A couple days ago, Elizabeth said to me: "You know what I really would like for dinner this week? Steak. A really good steak."
This works out perfectly, I thought to myself. Taco Bell is launching its "Quad Steak Burrito" on Thursday, I could kill two birds with one stone: write about a new fast food product and satisfy Elizabeth's needs for a really good steak.
Then I started to see a flaw in my logic. Several flaws, actually.
I thought about it some more. Just the other day Elizabeth let me watch six straight hours of football and Huell Howser. I guess I could get her a better steak than Taco Bell. So I picked up a USDA Prime ribeye steak. (It was about ten times the cost of a Quad Steak Burrito and approximately one hundred times better tasting.)
While I let the steak sit out to warm up, I sliced a couple potatoes into wedges and roasted them in the oven with some olive oil, salt, pepper, and paprika. I took them out when they were almost ready (40 minutes) and set them aside to cool down.
I let the indoor grill heat up for a long time. I cracked salt and pepper on the ribeye, put a pat of butter on top and placed the meat on the grill. As usual I admired the sound for a minute. The meat cooked for about seven minutes on one side, I flipped it for another seven, removed it, covered it with foil, and let it rest.
I imagine everyone who has cooked steak has heard the advice to let it rest for five minutes after removing it from the heat. With a thick (this was just under two inches), pricey cut of steak, this is even more crucial. In my opinion, nothing ruins a steak more than overcooking it. If I overcook a ground chuck burger topped with cheese, I'm not going to care very much. But a buttery, prime cut from the center of the cow? I definitely don't want to cook the flavor out of that.
(I did not always feel so passionate about this; then I read Anthony Bourdain's Kitchen Confidential and learned about the lousy cuts of meat that some chefs cram in the back of the fridge, marked "save for well-done" to serve to the "rube who prefers to eat his meat or fish incinerated into a flavorless, leathery hunk of carbon." I thought back to a steak I ordered well-done in Reading, Pennsylvania when I was 19 and how sick I got that night. I've never ordered anything well-done again.)

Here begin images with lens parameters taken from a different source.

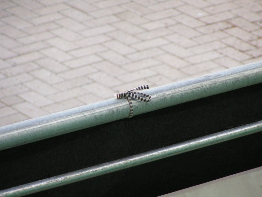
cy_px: 98
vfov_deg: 4.4
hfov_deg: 5.8
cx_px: 131
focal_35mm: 340
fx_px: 2573
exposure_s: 1/200
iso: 200
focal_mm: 52
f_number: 3.5
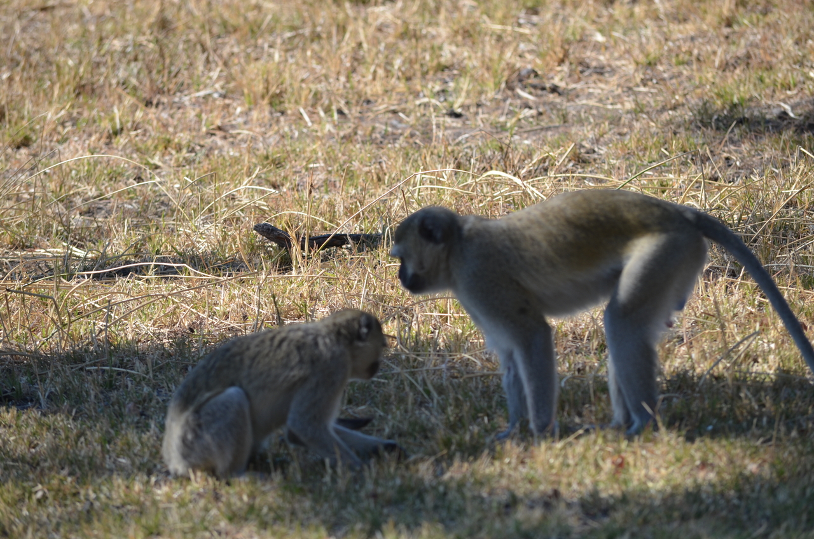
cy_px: 270
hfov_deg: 6.6
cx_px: 407
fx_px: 7108
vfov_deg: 4.3
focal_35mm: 315
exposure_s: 1/500
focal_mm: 210
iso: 200
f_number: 5.6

The whole time the steak was cooking, I had potato wedges on the grill, getting them warmed up again with barely-visible grill marks and a slight crisp to the exterior. When they were ready I quickly sauteed some spinach with a little olive oil and salt and pepper in the wok. I plated all three and took a few pictures, which showed remarkable restraint on my part - I couldn't wait to eat these.
Everything was delicious: the steak was melt-on-the-tongue good. I put some "garlic aioli mustard sauce" in a dish next to steak sauce. The former was great with the potatoes; the latter was completely unnecessary for the steak. It did not need any condiment.
I haven't had the Taco Bell burrito yet, but I'm going to go out on a limb and guess that it won't be as good as this dinner.
10 comments:
That looks absolutely amazing. Yum.
I'm also very much liking your new little photo montage. Looks good!
Thanks, Emily. The old picture had been there for 8 months - it was a wine tasting trip we took last May to the Central Coast, so I decided to change it up a little. Just some of my favorite things from the last couple years.
What are those mugs in the collage?
McSorley's Old Ale House, NYC
Yum, indeed. Keeping it simple. And nice prezentation.
Man, those steaks look AMAZING!!!
PP- what do you use for an indoor grill?
The DeLonghi Healthy Indoor Grill.
It's handy for cooking inside, but to be honest, if I had to downsize my kitchen appliances, it would be the first thing to go, long before the Cuisinart, panini press, toaster oven, or Black & Decker Pizza Hydrator.
The new photo header really looks great, as does that steak! And i never put a whole bunch of thought into how much I spent on meat, but I really see your point. I may need to do a little blind meat taste test soon...
Thanks, Fritos. The most fun part was going through the thousands of photographs and choosing twenty to use.